“A forma da pala não é do Siza nem minha, é uma forma natural”

António Segadães Tavares, engenheiro de estruturas que tornou possível a pala do Pavilhão de Portugal, recorda os bastidores e as peripécias do projeto.

Quando, na sua edição de 24 de outubro, o SOL publicou uma notícia acerca das obras que estão a decorrer no Pavilhão de Portugal (‘Obras não tocam na pala’), vários leitores chamaram a atenção para uma omissão imperdoável. Embora o texto dissesse que a famosa pala constituía «uma verdadeira proeza de engenharia», não era referido em lugar algum o nome do engenheiro que tornou possível a sua realização. A própria Ordem dos Engenheiros não deixou passar o assunto em branco, fazendo chegar à direção do SOL uma carta esclarecendo que o crédito do projeto de engenharia, «bem como da excelência da sua execução», devia ser atribuído a António Segadães Tavares.

E é o próprio Segadães Tavares quem nos conta, na primeira pessoa, como lhe chegou o projeto às mãos e descreve os bastidores, nem sempre pacíficos, desta obra emblemática do final do séc. XX. «Eu fui o autor da maioria dos projetos [de engenharia] da reconstrução do Chiado depois do incêndio. A certa altura – agora já não sei precisar, porque os anos passam, mas seguramente no início dos anos 90 – houve uma sessão no Laboratório de Engenharia Civil (LNEC) onde foram apresentadas soluções que tinham sido ensaiadas na reconstrução do Chiado».

Entradas do conjunto de dados:
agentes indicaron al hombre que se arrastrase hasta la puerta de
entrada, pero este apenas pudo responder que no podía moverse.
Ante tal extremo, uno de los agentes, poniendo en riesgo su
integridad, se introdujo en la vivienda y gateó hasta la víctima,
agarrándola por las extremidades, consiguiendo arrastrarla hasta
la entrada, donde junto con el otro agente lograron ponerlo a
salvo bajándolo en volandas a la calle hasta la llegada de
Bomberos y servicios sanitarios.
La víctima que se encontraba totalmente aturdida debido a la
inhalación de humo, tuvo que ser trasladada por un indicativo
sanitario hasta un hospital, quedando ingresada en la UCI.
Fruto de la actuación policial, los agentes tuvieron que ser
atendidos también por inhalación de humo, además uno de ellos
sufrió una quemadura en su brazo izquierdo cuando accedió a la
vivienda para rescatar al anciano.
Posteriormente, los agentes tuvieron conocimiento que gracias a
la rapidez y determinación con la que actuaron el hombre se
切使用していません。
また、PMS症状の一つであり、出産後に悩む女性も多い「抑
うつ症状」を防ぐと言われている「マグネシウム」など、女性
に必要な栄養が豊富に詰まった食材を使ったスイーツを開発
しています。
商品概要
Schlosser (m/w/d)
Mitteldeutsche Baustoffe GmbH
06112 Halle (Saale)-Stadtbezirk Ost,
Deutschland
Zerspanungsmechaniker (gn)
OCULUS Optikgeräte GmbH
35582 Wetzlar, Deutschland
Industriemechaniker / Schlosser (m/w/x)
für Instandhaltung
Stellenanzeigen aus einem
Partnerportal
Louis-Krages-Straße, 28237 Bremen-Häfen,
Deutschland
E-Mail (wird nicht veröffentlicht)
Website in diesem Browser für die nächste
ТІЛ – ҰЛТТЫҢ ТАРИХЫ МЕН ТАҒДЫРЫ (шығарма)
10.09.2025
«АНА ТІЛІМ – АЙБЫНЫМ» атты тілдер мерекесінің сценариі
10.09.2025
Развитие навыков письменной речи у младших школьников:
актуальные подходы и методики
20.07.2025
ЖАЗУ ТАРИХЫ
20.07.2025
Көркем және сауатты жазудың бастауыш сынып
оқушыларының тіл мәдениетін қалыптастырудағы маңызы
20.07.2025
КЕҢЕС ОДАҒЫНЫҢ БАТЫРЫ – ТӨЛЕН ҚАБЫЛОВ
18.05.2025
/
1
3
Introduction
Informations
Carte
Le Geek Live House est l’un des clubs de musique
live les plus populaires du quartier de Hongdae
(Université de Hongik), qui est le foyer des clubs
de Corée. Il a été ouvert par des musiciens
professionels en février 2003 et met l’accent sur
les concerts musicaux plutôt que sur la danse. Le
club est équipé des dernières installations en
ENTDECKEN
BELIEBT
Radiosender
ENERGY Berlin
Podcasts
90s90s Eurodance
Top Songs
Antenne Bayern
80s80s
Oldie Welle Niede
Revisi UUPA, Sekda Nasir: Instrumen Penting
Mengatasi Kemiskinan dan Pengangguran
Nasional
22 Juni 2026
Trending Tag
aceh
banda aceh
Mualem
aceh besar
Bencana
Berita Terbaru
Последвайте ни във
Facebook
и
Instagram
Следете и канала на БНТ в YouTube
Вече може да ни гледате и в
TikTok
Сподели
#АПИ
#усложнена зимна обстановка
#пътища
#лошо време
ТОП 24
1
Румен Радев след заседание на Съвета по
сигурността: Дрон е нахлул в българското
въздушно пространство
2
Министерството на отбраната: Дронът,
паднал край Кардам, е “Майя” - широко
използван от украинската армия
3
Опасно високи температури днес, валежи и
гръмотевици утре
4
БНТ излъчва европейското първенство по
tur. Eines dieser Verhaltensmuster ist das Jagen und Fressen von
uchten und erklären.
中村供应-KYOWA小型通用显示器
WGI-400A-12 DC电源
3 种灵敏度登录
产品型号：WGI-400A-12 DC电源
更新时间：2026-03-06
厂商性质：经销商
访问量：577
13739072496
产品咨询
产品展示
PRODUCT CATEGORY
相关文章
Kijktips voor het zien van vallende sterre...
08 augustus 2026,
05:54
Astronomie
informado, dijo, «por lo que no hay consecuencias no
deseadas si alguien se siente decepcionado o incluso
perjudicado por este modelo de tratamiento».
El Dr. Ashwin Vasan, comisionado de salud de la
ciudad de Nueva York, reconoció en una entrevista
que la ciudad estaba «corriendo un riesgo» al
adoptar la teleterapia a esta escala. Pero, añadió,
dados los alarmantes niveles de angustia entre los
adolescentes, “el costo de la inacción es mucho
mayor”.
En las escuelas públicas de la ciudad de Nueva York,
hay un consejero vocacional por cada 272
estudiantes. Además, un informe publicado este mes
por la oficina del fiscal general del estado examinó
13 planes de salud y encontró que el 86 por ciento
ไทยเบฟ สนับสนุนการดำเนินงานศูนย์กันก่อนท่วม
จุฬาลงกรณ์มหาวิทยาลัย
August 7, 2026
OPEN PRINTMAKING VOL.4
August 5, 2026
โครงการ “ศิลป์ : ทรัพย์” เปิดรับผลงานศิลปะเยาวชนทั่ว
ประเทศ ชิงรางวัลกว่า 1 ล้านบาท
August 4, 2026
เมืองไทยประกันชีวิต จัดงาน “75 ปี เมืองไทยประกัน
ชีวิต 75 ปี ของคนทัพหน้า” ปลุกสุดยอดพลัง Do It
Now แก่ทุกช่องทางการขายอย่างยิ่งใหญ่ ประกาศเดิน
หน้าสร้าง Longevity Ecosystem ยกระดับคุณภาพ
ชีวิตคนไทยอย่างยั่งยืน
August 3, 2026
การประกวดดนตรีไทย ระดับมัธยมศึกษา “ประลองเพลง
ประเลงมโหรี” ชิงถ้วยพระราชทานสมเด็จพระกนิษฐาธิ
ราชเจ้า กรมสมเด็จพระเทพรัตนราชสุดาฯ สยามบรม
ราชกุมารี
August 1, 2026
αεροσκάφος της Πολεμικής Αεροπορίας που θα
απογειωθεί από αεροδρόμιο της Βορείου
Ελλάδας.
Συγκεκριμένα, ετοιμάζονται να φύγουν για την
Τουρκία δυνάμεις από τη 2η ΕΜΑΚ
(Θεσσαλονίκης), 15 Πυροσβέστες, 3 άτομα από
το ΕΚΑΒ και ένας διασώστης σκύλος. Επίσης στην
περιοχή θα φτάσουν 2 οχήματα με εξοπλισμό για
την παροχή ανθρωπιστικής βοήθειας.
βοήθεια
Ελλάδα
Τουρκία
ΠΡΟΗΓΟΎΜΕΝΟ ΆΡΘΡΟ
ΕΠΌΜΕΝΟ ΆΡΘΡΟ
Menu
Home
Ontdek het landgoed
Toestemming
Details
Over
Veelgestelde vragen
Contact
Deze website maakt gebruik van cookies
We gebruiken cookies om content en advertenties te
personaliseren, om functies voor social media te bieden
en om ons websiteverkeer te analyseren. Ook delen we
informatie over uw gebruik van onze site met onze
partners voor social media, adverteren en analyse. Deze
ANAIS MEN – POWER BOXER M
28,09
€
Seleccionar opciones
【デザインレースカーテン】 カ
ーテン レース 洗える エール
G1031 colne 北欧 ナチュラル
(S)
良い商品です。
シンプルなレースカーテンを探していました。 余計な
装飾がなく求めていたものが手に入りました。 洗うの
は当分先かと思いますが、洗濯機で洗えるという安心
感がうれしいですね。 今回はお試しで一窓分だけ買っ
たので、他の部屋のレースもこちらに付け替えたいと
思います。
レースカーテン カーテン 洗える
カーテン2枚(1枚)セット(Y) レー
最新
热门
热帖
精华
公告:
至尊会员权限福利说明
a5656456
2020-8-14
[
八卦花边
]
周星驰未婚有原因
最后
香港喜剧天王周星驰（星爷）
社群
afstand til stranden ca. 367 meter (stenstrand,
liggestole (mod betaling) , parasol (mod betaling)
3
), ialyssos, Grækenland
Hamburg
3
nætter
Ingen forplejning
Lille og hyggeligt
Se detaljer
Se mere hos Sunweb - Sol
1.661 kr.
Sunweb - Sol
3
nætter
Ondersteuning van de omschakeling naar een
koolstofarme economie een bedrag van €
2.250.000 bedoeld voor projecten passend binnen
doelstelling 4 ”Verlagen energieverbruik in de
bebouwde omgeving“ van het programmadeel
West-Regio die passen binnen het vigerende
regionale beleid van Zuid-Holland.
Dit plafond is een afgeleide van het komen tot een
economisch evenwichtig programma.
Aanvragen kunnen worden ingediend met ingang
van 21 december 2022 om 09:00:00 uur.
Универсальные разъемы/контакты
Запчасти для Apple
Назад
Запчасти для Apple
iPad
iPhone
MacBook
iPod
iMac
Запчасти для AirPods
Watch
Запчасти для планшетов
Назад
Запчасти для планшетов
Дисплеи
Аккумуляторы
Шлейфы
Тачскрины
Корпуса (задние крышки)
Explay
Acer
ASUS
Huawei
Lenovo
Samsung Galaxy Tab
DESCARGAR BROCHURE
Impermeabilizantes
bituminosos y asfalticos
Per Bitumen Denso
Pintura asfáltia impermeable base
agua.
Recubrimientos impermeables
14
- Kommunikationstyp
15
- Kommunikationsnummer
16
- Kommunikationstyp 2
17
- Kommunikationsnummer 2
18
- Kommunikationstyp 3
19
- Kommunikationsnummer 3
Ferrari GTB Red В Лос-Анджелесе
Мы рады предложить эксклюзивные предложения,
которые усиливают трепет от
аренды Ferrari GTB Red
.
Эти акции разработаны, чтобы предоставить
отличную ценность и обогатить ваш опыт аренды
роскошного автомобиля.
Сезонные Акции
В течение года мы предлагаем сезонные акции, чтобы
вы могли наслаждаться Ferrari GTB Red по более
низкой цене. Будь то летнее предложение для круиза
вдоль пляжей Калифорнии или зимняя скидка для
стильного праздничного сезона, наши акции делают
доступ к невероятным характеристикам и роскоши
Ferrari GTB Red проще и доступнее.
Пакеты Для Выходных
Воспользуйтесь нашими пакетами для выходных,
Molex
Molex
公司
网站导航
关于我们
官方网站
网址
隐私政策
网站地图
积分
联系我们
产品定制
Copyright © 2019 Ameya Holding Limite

TAREFA 1: No texto sobre a pala do Pavilhão de Portugal, que entidade fez chegar à direção do SOL uma carta a atribuir o crédito do projeto de engenharia?
TAREFA 2: Prossiga o texto sobre a pala do Pavilhão de Portugal a partir do ponto em que termina.
Os registos não são necessários para a realização do trabalho.

A SUA RESPOSTA 1: A Ordem dos Engenheiros.

A SUA RESPOSTA 2:
O presidente do LNEC era à data Eduardo Romano Arantes de Oliveira, filho do ministro das Obras Públicas de Salazar. «Tínhamos uma relação de amizade, quando ele entrou para catedrático no Técnico escolheu-me como assistente», nota Segadães Tavares. No final da sessão, entre o pequeno grupo que se dirigia para o gabinete do presidente do LNEC, encontravam-se Siza Vieira e Segadães, respetivamente o principal arquiteto e o principal engenheiro da reconstrução do Chiado. «Ainda na antecâmara do gabinete do Arantes, o Siza aproxima-se de mim e diz: ‘Ó engenheiro, queria falar consigo de um trabalho’. Fiquei curioso», recorda Segadães. «Explicou-me que era o projeto do Pavilhão de Portugal, que ia ter uma praça cerimonial, e se eu estava disponível. E eu: ‘Claro que estou disponível’. Ia lá dizer que não a uma coisa dessas. Esta é a primeira vez que oiço falar do Pavilhão de Portugal».

O engenheiro e o arquiteto encontravam-se regularmente às quartas-feiras em reuniões de coordenação para discutir o andamento das obras no Chiado. «Duma dessas vezes, não sei precisar quando, ele [Siza] faz-me a pergunta do que vai dar origem à pala. A praça cerimonial devia ser coberta, para o caso de chover. ‘Ó engenheiro, e se em vez de fazermos a cobertura habitual’ – que é aquela cobertura convexa, com o vértice ao meio, género dos telhados – ‘fosse ao contrário?’». Siza queria, no fundo, saber se tecnicamente era possível fazer a pala com aquela curvatura que se tornaria icónica. «Sempre lhe chamei a curva da corda da roupa para secar», continua Segadães. «Aquilo é uma forma da natureza, não se pode dizer que é a forma do Siza ou a minha forma. Fazer aquilo tem uma técnica, mas a forma é da natureza. Quando ele me pergunta ‘Mas isto é viável?’, eu disse: ‘Se houver quem pague, é viável’».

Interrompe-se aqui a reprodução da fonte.